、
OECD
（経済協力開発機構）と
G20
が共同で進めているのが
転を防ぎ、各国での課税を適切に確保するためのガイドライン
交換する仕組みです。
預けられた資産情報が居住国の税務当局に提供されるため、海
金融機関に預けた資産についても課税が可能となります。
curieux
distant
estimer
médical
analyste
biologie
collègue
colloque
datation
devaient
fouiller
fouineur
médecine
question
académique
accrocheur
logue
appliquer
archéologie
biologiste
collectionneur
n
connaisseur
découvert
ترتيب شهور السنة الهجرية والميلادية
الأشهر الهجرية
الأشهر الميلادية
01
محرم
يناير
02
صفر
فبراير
...
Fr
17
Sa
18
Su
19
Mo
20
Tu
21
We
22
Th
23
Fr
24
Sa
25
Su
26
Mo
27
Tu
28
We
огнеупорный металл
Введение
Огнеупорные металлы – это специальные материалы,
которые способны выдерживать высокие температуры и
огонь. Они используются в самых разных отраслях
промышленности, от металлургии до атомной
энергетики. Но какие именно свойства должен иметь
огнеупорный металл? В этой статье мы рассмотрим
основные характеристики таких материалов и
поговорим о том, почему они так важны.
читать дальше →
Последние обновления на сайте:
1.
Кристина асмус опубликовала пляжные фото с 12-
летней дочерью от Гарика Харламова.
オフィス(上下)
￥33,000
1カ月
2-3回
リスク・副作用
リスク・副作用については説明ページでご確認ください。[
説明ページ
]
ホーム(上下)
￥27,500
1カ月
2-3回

#### [Your instructions]
Extract every line of the data above that contains the word "огнеупорный". Copy each of those lines in full and without changes.

#### [Your response]
огнеупорный металл
огнеупорный металл? В этой статье мы рассмотрим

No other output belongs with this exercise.